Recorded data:
====================

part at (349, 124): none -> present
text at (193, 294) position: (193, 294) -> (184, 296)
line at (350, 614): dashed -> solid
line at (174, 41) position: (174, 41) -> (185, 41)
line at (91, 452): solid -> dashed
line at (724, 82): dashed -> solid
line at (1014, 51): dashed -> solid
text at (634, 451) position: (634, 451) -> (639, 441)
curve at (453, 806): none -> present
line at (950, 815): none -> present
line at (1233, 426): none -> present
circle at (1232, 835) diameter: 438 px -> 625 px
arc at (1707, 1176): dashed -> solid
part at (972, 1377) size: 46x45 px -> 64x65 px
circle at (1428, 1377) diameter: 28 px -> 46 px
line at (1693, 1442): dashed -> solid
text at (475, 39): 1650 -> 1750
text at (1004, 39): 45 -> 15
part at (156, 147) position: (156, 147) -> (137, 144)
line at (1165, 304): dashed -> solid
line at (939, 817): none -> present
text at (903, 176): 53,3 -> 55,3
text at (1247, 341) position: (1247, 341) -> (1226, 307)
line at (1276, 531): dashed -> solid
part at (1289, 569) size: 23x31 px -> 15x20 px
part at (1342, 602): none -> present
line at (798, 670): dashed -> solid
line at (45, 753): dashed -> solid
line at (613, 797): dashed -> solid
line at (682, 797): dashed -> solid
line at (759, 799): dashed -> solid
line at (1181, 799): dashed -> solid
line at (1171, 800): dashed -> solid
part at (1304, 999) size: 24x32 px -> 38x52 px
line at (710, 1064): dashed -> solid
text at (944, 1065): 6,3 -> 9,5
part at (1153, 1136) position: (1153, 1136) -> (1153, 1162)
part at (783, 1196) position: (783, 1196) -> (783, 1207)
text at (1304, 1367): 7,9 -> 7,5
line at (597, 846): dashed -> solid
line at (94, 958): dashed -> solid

====================

Repeat each line of the items word for word, from the first line of the items through the line that contains "text at (1247, 341)", both included.

Solution -
part at (349, 124): none -> present
text at (193, 294) position: (193, 294) -> (184, 296)
line at (350, 614): dashed -> solid
line at (174, 41) position: (174, 41) -> (185, 41)
line at (91, 452): solid -> dashed
line at (724, 82): dashed -> solid
line at (1014, 51): dashed -> solid
text at (634, 451) position: (634, 451) -> (639, 441)
curve at (453, 806): none -> present
line at (950, 815): none -> present
line at (1233, 426): none -> present
circle at (1232, 835) diameter: 438 px -> 625 px
arc at (1707, 1176): dashed -> solid
part at (972, 1377) size: 46x45 px -> 64x65 px
circle at (1428, 1377) diameter: 28 px -> 46 px
line at (1693, 1442): dashed -> solid
text at (475, 39): 1650 -> 1750
text at (1004, 39): 45 -> 15
part at (156, 147) position: (156, 147) -> (137, 144)
line at (1165, 304): dashed -> solid
line at (939, 817): none -> present
text at (903, 176): 53,3 -> 55,3
text at (1247, 341) position: (1247, 341) -> (1226, 307)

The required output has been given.